== The records
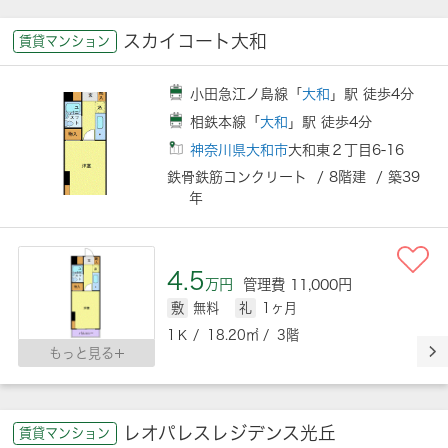
スカイコート大和
賃貸マンション
小田急江ノ島線「
大和
」駅 徒歩4分
相鉄本線「
大和
」駅 徒歩4分
神奈川県大和市
大和東２丁目6-16
鉄骨鉄筋コンクリート / 8階建 / 築39
年
4.5
万円
管理費 11,000円
敷
無料
礼
1ヶ月
1Ｋ / 18.20㎡ / 3階
もっと見る
レオパレスレジデンス光丘
賃貸マンション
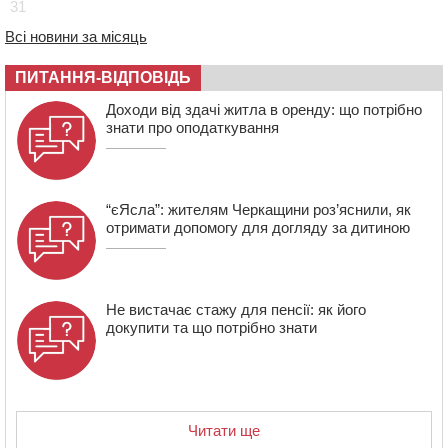
31
для громад з усієї України
17:40
ЧНУ увійшов до 50 найпопулярніших вишів України
Всі новини за місяць
серед вступників
ПИТАННЯ-ВІДПОВІДЬ
Доходи від здачі житла в оренду: що потрібно
знати про оподаткування
“єЯсла”: жителям Черкащини роз’яснили, як
отримати допомогу для догляду за дитиною
Не вистачає стажу для пенсії: як його
докупити та що потрібно знати
Читати ще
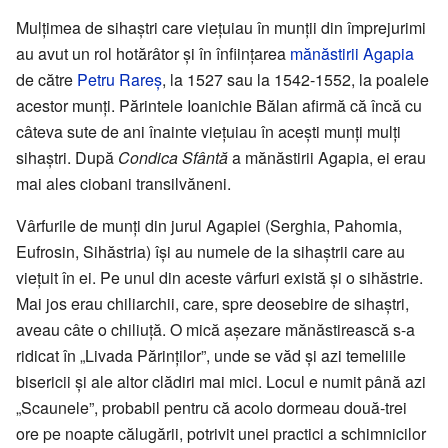
Mulțimea de sihaștri care viețuiau în munții din împrejurimi
au avut un rol hotărâtor și în înființarea
mănăstirii Agapia
de către
Petru Rareș
, la 1527 sau la 1542-1552, la poalele
acestor munți. Părintele Ioanichie Bălan afirmă că încă cu
câteva sute de ani înainte viețuiau în acești munți mulți
sihaștri. După
Condica Sfântă
a mănăstirii Agapia, ei erau
mai ales ciobani transilvăneni.
Vârfurile de munți din jurul Agapiei (Serghia, Pahomia,
Eufrosin, Sihăstria) își au numele de la sihaștrii care au
viețuit în ei. Pe unul din aceste vârfuri există și o sihăstrie.
Mai jos erau chiliarchii, care, spre deosebire de sihaștri,
aveau câte o chiliuță. O mică așezare mănăstirească s-a
ridicat în „Livada Părinților”, unde se văd și azi temeliile
bisericii și ale altor clădiri mai mici. Locul e numit până azi
„Scaunele”, probabil pentru că acolo dormeau două-trei
ore pe noapte călugării, potrivit unei practici a schimnicilor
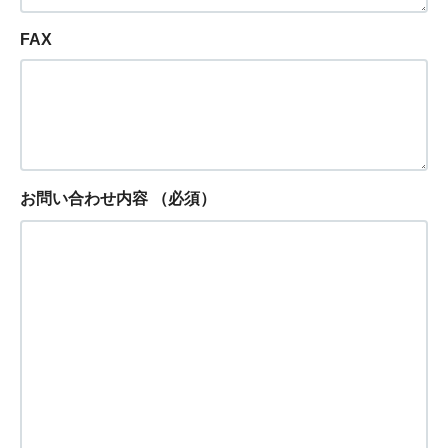
FAX
お問い合わせ内容
（必須）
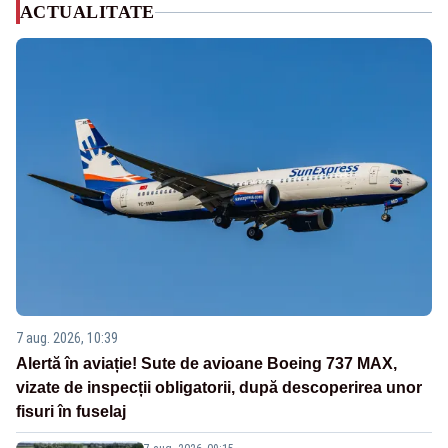
ACTUALITATE
7 aug. 2026, 10:39
Alertă în aviație! Sute de avioane Boeing 737 MAX,
vizate de inspecții obligatorii, după descoperirea unor
fisuri în fuselaj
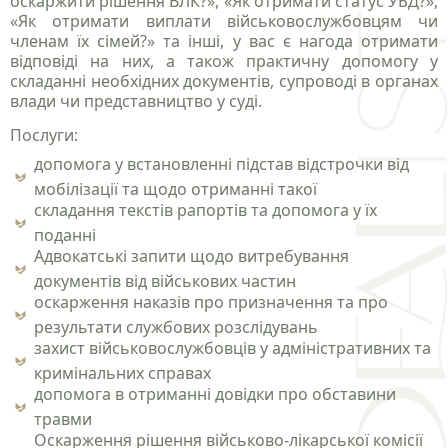
оскаржити рішення ВЛК?», «Як отримати статус УБД?»,
«Як отримати виплати військовослужбовцям чи
членам їх сімей?» та інші, у вас є нагода отримати
відповіді на них, а також практичну допомогу у
складанні необхідних документів, супроводі в органах
влади чи представництво у суді.
Послуги:
допомога у встановленні підстав відстрочки від
мобілізації та щодо отриманні такої
складання текстів рапортів та допомога у їх
поданні
Адвокатські запити щодо витребування
документів від військових частин
оскарження наказів про призначення та про
результати службових розслідувань
захист військовослужбовців у адміністративних та
кримінальних справах
допомога в отриманні довідки про обставини
травми
Оскарження рішення військово-лікарської комісії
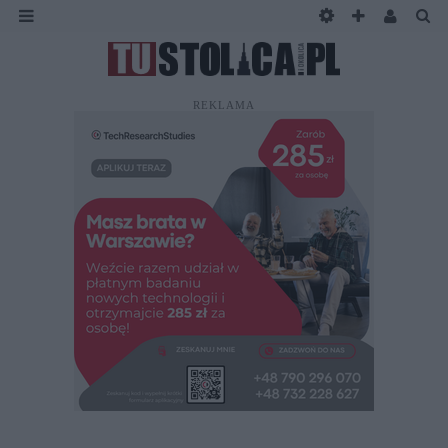
REKLAMA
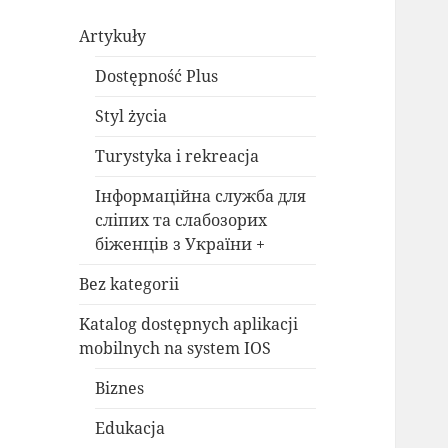
Artykuły
Dostępność Plus
Styl życia
Turystyka i rekreacja
Інформаційна служба для
сліпих та слабозорих
біженців з України +
Bez kategorii
Katalog dostępnych aplikacji
mobilnych na system IOS
Biznes
Edukacja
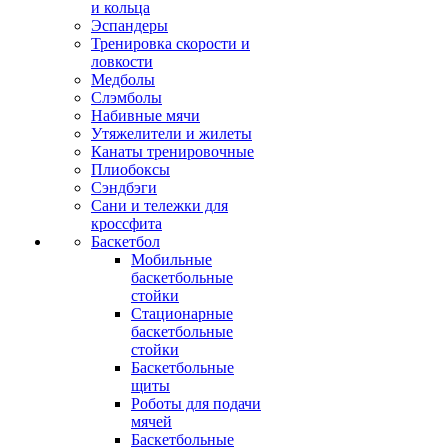
и кольца
Эспандеры
Тренировка скорости и
ловкости
Медболы
Слэмболы
Набивные мячи
Утяжелители и жилеты
Канаты тренировочные
Плиобоксы
Сэндбэги
Сани и тележки для
кроссфита
Баскетбол
Мобильные
баскетбольные
стойки
Стационарные
баскетбольные
стойки
Баскетбольные
щиты
Роботы для подачи
мячей
Баскетбольные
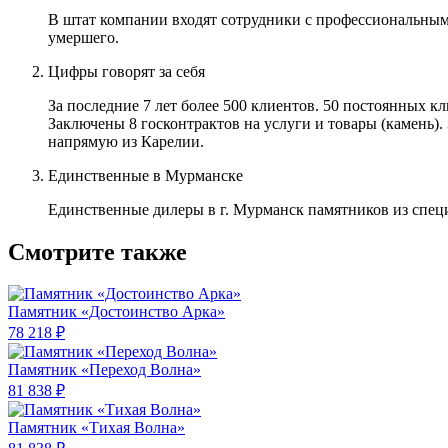
В штат компании входят сотрудники с профессиональным
умершего.
Цифры говорят за себя
За последние 7 лет более 500 клиентов. 50 постоянных 
Заключены 8 госконтрактов на услуги и товары (камень).
напрямую из Карелии.
Единственные в Мурманске
Единственные дилеры в г. Мурманск памятников из спец
Смотрите также
Памятник «Достоинство Арка»
78 218 ₽
Памятник «Переход Волна»
81 838 ₽
Памятник «Тихая Волна»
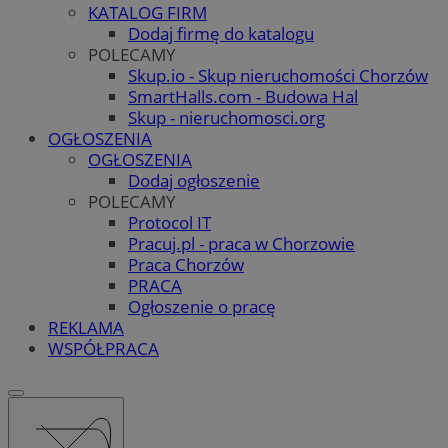
KATALOG FIRM
Dodaj firmę do katalogu
POLECAMY
Skup.io - Skup nieruchomości Chorzów
SmartHalls.com - Budowa Hal
Skup - nieruchomosci.org
OGŁOSZENIA
OGŁOSZENIA
Dodaj ogłoszenie
POLECAMY
Protocol IT
Pracuj.pl - praca w Chorzowie
Praca Chorzów
PRACA
Ogłoszenie o pracę
REKLAMA
WSPÓŁPRACA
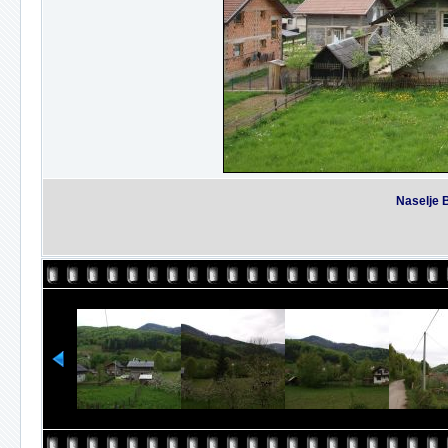
Naselje 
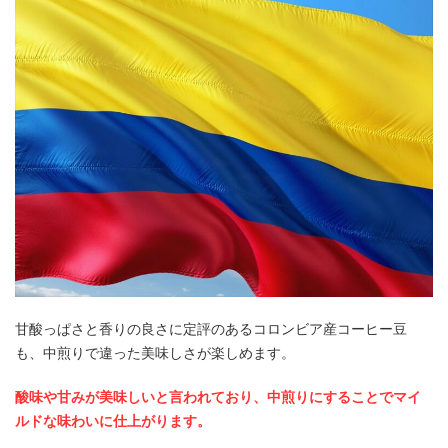
甘酸っぱさと香りの良さに定評のあるコロンビア産コーヒー豆
も、中煎りで違った美味しさが楽しめます。
酸味や甘みが美味しいと言われており、中煎りにすることでマイ
ルドな味わいに仕上がります。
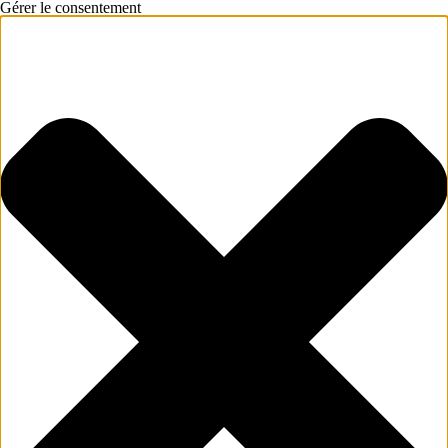
Gérer le consentement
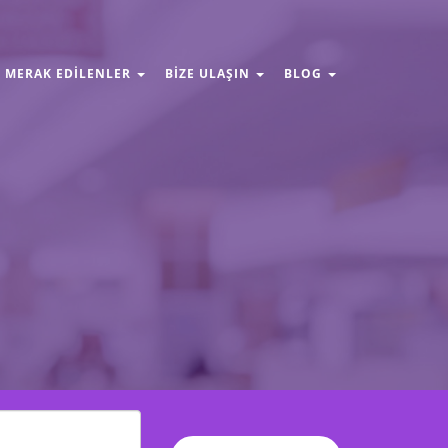
MERAK EDILENLER
BIZE ULAŞIN
BLOG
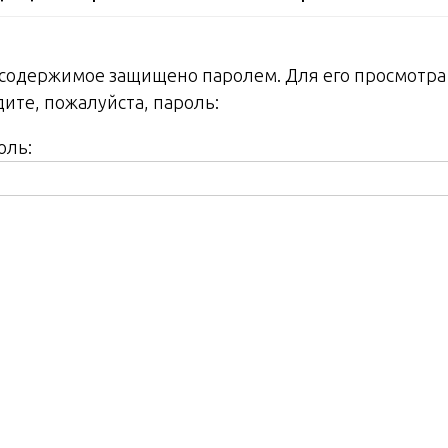
 содержимое защищено паролем. Для его просмотра
дите, пожалуйста, пароль:
оль:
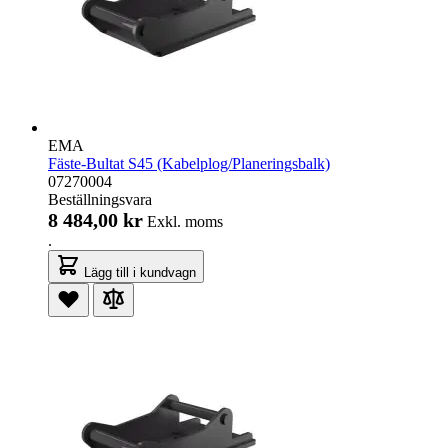
EMA
Fäste-Bultat S45 (Kabelplog/Planeringsbalk)
07270004
Beställningsvara
8 484,00 kr
Exkl. moms
.
Lägg till i kundvagn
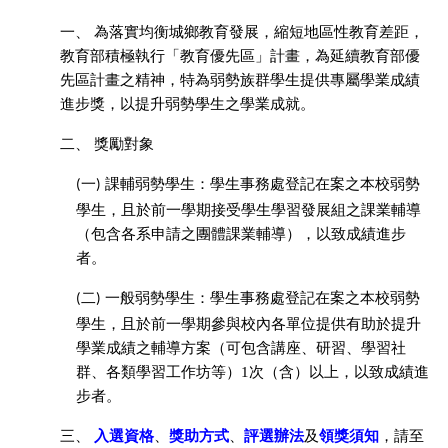
一、
為落實均衡城鄉教育發展，縮短地區性教育差距，
教育部積極執行「教育優先區」計畫，為延續教育部優
先區計畫之精神，特為弱勢族群學生提供專屬學業成績
進步獎，以提升弱勢學生之學業成就。
二、
獎勵對象
課輔弱勢學生：學生事務處登記在案之本校弱勢
(一)
學生，且於前一學期接受學生學習發展組之課業輔導
（包含各系申請之團體課業輔導），以致成績進步
者。
一般弱勢學生：學生事務處登記在案之本校弱勢
(二)
學生，且於前一學期參與校內各單位提供有助於提升
學業成績之輔導方案（可包含講座、研習、學習社
群、各類學習工作坊等）
1
次（含）以上，以致成績進
步者。
三、
入選資格
、
獎助方式
、
評選辦法
及
領獎須知
，請至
====
*Exercise objective*.
Pull out every line of the entries above that contains the string "學生事務處登記在案之本校弱勢". Letter case counts.

*Output below*.
課輔弱勢學生：學生事務處登記在案之本校弱勢
一般弱勢學生：學生事務處登記在案之本校弱勢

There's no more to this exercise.